It is disappointing that Jason A. Waxman’s “A Nuanced Comparison of Transformative, Insight and Narrative Mediation” on the mediate.com website relies, in two cases, on outdated source material and, in the third case, on a secondary source. In the case of transformative mediation, he cites a 1996 journal article by Bush and Folger when the most definitive and recent articulation of the framework is to be found in the revised edition of The Promise of Mediation, published by Jossey-Bass in 2004. Similarly, for insight mediation, he cites a 2007 journal article by Picard and Melchin when the most current statement of the model is to be found in their 2008 Transforming Conflict Through Insight. And, in the case of the narrative mediation model, his piece relies on an article on the mediate.com website (the URL for which is cited incorrectly), a secondary source, when the 2000 Narrative Mediation — A New Approach to Conflict Resolution by the model’s originators, Monk and Winslade, is available. Indeed, chapter 1 of the book appeared on the mediate.com website in 2001.
As surprising as this sourcing is, it is becoming common place to see the transformative mediation model yet again misunderstood. I am not interested in a close reading to comment on what I see as flaws in the model’s description. I will point out, however, that the interested reader would do well to dismiss the definition of “recognition” as it is incorrect. What interests me more is why misunderstanding about transformative mediation persists, 15 years after publication of the first edition of Bush and Folger’s seminal work and five years after the revised edition was released.
It seems to me that there are two principal reasons for the many misunderstandings. One is that the authors of the transformative model have written two books with the same title, and the other has to do with frames of reference and values.
Despite the identical titles of the two editions of The Promise of Mediation, the books are almost entirely two distinct works. The decision of the publisher to issue a revised edition with the same title has had unfortunate consequences. Many readers of the 1994 first edition have not consulted the 2004 revised edition, assuming that the books are substantially the same. In fact, all the two works have in common are the first and last chapters. All the other material is completely different. What is more, the 2004 revised edition contains a complete transcript of a training mediation, “The ‘Purple’ House Conversations”, together with a detailed analysis of what is going on from a transformative perspective. The value of this material is that it brings into micro-focus, illustrations, albeit simulated in a role play, of how transformative theory and concepts are practised. Just as important, the revised edition makes clear that the term ‘transformation’ refers to the potential for people doing conflict differently and more productively in the course of the current mediation as well as in future conflict situations.
The other major factor in the misunderstandings surrounding transformative mediation has to do with ideological lenses and values. Transformative practice is explicitly based on a relational ideology
[…] in which human beings are assumed to be fundamentally social — formed in and through their relations with other human beings, essentially connected to others, and motivated by a desire for both personal autonomy and constructive social interaction (Bush & Folger, 1994; Della Noce, 1999).

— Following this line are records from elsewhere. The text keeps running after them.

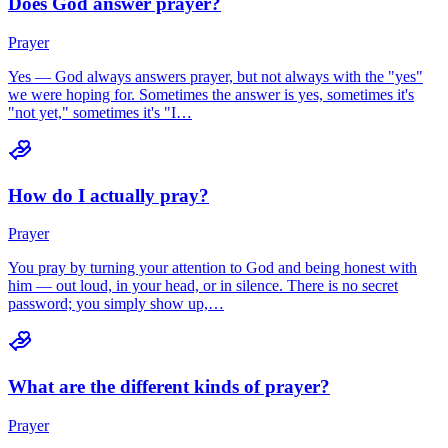
Does God answer prayer?
Prayer
Yes — God always answers prayer, but not always with the "yes"
we were hoping for. Sometimes the answer is yes, sometimes it's
"not yet," sometimes it's "I…
How do I actually pray?
Prayer
You pray by turning your attention to God and being honest with
him — out loud, in your head, or in silence. There is no secret
password; you simply show up,…
What are the different kinds of prayer?
Prayer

The nature of conflict is seen as a crisis in interaction that involves both a sense of vulnerability and self-absorption that destabilize the person in conflict. The transformative mediator believes that not only does the person in conflict want to re-establish a productive balance individually and socially but that she has the capacity to do it. A transformative practitioner is committed to applying a micro-focus to the interaction of disputants in mediation to support them in their conversation as they spiral downwards through vulnerability and self-absorption, shift to empowerment and recognition and back again, and spiral upwards to greater strength of self and recognition of the other. Given the nature of conflict it posits, transformative theory views mediation as a process of communication or conversation instead of a negotiation. Priority is placed on individuals becoming clearer about how they view the conflict situation, what options are open, what resources are available and what decisions about these they are prepared to make. Decisions are freely made and are not guided either in process terms or substantively by the mediator. The transformative mediator does not set guidelines for the mediation; participants decide whether to have what ever type of guideline they wish at any time in the process; the mediator does not ask questions for her own information or questions that direct the participants to consider issues and factors that they have not themselves raised; the mediator follows the participants to wherever they wish to take the conversation, and so on.
Clearly if one does not subscribe to this ideology and set of beliefs, there is much here to take issue with. For example, if one is committed to an individualist ideology where people are seen as acting on the basis of their perceived self-interest, the transformative framework will not be grasped on its own terms but rather seen through a set of lenses that are more suitable for other mediation models; it’s kind of like trying to understand and explain baseball in terms of three downs, field goals and touchdowns. Similarly, if conflict is seen as a problem situation that has arisen where disputants can be assisted by a process that implicitly relies on a diagnosis in terms of scarce resources, of differing interests, between competing narratives, or of deeply-held personal cares that are perceived as threatened by the other, the transformative approach will be misunderstood.
All of these mediation approaches have their rightful places. Too often allegiance to one model leads to misunderstanding of other perspectives. All in the conflict resolution field, I think, are at times guilty of this. It is unfortunate that the inclusiveness that is so often advocated by us as collaborative practitioners is not always applied to our own discipline.